On February 14, 2023, Avaya once again petitioned for protection from creditors during restructuring under Chapter 11 with a restructuring plan already agreed on with their creditors. On February 15, 2023 the NYSE announced that shares of Avaya no longer qualified for listing on the New York Exchange and would cease to be traded there. Although the proposed restructuring plan would wipe out the shares, several securities dealers announced that they would begin making a market in Avaya shares effective February 16, 2023 using the symbol AVYAQ and trading 'over the counter', i.e. a securities dealer is a counterparty of each trade. On May 1, 2023, Avaya Holdings Corp. completed its financial restructuring, emerging from bankruptcy owned by its former creditors as the private company Avaya LLC.

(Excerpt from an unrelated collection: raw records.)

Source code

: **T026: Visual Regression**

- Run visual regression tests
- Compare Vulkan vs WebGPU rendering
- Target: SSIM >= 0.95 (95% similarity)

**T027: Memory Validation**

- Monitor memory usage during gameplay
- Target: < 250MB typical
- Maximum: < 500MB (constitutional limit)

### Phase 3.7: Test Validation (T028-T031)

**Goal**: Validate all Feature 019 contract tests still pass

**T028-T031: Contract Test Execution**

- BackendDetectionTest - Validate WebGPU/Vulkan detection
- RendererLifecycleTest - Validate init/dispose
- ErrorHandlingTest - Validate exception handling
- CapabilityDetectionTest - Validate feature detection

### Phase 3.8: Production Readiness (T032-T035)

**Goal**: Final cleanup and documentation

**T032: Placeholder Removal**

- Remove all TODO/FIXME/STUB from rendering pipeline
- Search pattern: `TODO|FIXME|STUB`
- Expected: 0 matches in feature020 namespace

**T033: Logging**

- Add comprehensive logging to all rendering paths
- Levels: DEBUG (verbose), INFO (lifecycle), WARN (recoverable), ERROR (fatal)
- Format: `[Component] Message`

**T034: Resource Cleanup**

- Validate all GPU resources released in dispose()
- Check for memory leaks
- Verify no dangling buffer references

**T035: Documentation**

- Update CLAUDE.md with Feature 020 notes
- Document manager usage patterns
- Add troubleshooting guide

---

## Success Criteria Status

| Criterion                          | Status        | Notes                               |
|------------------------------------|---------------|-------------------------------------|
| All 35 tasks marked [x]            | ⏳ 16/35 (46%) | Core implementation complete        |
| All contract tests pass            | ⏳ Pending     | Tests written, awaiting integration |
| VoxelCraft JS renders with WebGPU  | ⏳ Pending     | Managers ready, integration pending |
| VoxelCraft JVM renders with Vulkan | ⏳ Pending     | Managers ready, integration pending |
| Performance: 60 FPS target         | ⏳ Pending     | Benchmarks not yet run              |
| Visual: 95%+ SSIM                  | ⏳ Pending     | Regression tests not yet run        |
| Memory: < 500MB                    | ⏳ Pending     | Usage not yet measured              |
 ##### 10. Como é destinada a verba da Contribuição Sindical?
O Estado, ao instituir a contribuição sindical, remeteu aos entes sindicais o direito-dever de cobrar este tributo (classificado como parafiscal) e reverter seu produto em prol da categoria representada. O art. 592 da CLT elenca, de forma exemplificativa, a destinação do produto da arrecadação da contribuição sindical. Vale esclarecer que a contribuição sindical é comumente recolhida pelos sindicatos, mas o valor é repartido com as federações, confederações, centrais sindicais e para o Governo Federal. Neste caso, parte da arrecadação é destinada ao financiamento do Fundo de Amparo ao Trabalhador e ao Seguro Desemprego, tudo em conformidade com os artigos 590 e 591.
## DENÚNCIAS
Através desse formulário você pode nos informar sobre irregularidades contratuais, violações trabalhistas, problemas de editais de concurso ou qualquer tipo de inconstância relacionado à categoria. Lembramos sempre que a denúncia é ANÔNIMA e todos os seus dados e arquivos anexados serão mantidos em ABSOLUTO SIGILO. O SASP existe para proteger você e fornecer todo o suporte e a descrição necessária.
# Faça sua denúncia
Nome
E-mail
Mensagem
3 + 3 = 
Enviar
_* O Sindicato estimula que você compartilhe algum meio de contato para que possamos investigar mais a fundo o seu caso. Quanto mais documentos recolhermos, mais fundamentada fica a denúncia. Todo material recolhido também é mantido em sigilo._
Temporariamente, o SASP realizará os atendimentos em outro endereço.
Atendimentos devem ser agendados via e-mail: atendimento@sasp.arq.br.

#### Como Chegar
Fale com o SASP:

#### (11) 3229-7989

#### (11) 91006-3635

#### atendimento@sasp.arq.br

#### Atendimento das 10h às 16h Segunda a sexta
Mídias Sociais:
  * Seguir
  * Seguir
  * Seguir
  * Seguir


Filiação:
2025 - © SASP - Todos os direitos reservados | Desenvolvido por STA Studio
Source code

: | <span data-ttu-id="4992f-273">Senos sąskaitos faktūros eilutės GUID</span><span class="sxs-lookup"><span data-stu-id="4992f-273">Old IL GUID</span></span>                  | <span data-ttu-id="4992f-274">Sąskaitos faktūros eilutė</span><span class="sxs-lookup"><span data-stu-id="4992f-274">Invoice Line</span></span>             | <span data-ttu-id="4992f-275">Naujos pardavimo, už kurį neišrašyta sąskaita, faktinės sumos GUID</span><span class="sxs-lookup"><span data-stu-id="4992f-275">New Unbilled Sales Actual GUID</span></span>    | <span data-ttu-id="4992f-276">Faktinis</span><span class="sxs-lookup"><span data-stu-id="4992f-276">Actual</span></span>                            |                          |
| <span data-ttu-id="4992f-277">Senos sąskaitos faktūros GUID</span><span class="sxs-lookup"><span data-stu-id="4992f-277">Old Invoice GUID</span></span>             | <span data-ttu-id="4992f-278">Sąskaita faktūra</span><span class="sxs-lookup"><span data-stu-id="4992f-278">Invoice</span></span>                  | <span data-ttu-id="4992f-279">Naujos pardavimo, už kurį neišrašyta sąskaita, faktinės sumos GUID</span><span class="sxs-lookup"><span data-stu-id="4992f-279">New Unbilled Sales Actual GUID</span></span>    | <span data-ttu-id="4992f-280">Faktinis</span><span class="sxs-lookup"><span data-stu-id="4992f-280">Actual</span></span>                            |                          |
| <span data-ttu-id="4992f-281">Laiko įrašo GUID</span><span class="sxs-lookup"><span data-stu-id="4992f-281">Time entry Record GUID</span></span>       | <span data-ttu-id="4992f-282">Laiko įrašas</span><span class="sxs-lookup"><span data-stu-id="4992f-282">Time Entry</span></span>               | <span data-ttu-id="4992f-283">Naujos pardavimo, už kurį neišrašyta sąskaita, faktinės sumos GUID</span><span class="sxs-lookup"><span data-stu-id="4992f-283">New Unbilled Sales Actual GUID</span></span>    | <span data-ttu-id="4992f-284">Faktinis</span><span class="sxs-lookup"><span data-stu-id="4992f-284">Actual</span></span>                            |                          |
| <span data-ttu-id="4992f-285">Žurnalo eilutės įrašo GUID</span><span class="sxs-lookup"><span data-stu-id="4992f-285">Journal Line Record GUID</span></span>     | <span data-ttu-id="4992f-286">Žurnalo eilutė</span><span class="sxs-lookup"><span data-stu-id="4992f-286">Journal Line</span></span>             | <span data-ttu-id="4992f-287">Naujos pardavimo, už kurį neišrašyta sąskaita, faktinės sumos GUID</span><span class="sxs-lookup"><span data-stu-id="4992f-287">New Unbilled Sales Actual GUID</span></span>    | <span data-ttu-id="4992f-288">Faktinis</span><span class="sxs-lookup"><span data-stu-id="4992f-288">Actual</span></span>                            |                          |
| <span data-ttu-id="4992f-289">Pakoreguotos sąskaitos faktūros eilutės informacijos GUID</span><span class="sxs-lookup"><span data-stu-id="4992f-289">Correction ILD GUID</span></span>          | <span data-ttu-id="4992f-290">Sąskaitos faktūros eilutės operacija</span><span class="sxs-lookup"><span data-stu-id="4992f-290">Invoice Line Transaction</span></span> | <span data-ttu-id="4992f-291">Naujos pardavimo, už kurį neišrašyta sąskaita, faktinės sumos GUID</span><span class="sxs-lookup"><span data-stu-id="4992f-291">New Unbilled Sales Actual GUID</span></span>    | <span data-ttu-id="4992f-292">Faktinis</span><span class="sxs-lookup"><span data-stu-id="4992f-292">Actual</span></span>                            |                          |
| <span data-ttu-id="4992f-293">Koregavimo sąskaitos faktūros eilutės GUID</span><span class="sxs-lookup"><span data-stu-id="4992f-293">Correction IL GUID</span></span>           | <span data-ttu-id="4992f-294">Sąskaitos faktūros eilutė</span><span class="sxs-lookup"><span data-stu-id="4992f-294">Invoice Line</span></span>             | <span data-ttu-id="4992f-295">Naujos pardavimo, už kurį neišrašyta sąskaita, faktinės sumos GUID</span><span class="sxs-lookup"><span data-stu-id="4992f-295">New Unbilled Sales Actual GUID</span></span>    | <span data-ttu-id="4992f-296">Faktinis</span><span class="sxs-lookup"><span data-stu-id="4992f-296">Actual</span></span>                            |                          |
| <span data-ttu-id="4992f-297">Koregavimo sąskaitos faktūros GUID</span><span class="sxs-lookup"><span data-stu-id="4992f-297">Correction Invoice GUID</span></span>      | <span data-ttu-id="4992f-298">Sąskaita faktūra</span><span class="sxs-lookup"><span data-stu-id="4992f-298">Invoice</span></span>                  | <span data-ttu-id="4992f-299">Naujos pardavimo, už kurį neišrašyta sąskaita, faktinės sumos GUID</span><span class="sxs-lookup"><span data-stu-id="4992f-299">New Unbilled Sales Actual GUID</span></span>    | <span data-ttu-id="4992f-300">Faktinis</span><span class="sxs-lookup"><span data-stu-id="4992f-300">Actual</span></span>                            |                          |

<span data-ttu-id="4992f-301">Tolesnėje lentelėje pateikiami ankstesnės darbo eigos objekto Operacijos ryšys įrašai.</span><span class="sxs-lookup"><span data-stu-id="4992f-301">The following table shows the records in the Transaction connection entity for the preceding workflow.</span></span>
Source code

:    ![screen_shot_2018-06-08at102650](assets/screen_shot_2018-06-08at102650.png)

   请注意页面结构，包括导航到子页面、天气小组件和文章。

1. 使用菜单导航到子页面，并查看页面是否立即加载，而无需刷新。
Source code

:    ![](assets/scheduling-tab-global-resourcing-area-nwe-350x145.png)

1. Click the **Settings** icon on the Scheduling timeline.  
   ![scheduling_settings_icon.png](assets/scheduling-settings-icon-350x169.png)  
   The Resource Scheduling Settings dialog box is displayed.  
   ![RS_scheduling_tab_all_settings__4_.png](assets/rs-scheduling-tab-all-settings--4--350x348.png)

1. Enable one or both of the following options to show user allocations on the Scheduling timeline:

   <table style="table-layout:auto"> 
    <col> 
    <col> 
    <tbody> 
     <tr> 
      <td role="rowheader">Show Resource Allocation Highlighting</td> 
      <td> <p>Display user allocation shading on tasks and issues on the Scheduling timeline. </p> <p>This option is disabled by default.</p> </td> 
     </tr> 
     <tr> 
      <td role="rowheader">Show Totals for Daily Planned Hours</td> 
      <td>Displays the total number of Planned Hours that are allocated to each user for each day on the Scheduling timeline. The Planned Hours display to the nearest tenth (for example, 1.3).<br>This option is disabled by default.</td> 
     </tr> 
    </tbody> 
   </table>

==Acquisitions and partnerships==
Since 2001, Avaya has sold and acquired several companies. Through Nortel's bankruptcy proceedings, assets related to their Enterprise Voice and Data business units were auctioned. Avaya placed a $900 million bid, and was announced as the winner of the assets on September 14, 2009. In 1985, Performance Engineering Corporation (later PEC Solutions) was formed to offer technology services to government customers. On June 6, 2005, Nortel acquired PEC Solutions to form Nortel PEC Solutions. On January 18, 2006, Nortel PEC Solutions was renamed Nortel Government Solutions. On December 21, 2009, Avaya acquired Nortel's government business as part of the company's assets sale.

In October 2019, Avaya entered into a strategic partnership with RingCentral and together, introduced a new unified communications as a service solution called Avaya Cloud Office ("ACO"). RingCentral also contributed $500 million to be the exclusive provider of the new Avaya UCaaS offering.

Avaya's headquarters are at 350 Mt. Kemble Avenue, Morristown, New Jersey 07960 US.

Avaya sponsors the IAUG users' group and training programs for IT professional certification in the use of Avaya's products.

==Patents==
Avaya has over 4,400 patents and patents pending. In January 2021, the company disclosed it had received its 600th patent for Contact Center technologies, which was granted for AI in "chatbot socialization."